Alors, quel est le secret pour une longue vie?
“La constatation que les centenaires parviennent à retarder et, dans certains cas, d’éviter, la maladie malgré la vie plus longtemps est à la fois intrigante et encourageante. Il montre qu’il est possible de vieillir plus lentement que typique – et remet en question la croyance commune qu’une vie plus longue vient inévitablement avec plus de maladie.
“Nos résultats suggèrent qu’une longévité exceptionnelle ne concerne pas seulement la maladie de report mais reflète un schéma distinct de vieillissement.

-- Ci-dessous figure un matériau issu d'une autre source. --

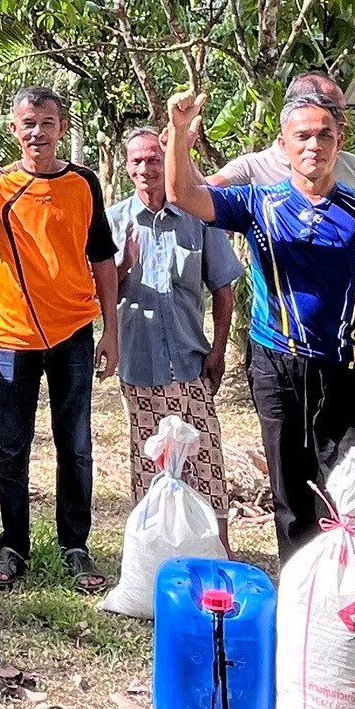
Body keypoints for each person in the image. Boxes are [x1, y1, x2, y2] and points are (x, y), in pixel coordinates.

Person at [166, 84, 355, 569]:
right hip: (275, 366)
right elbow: (184, 194)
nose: (313, 146)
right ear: (282, 146)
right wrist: (179, 133)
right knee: (291, 487)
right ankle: (303, 589)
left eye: (325, 135)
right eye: (302, 136)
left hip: (346, 370)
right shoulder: (259, 203)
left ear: (339, 141)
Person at [0, 87, 120, 593]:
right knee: (11, 449)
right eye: (28, 123)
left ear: (61, 128)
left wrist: (112, 332)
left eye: (47, 122)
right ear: (14, 130)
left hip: (74, 334)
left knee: (75, 446)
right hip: (13, 337)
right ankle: (12, 545)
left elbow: (102, 257)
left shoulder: (85, 183)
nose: (37, 132)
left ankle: (74, 546)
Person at [111, 126, 239, 527]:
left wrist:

“Mais si cela est principalement dû à la génétique, au mode de vie, à l’environnement ou à une combinaison de ces facteurs reste inconnu.
«La prochaine étape de notre recherche sera d’explorer quels facteurs prédisent la vie à 100 – et comment ces prédicteurs fonctionnent au cours de la vie d’une personne.
“Comprendre les mécanismes derrière un vieillissement en bonne santé chez les centenaires peut offrir des informations précieuses pour promouvoir des vies plus saines pour tous.”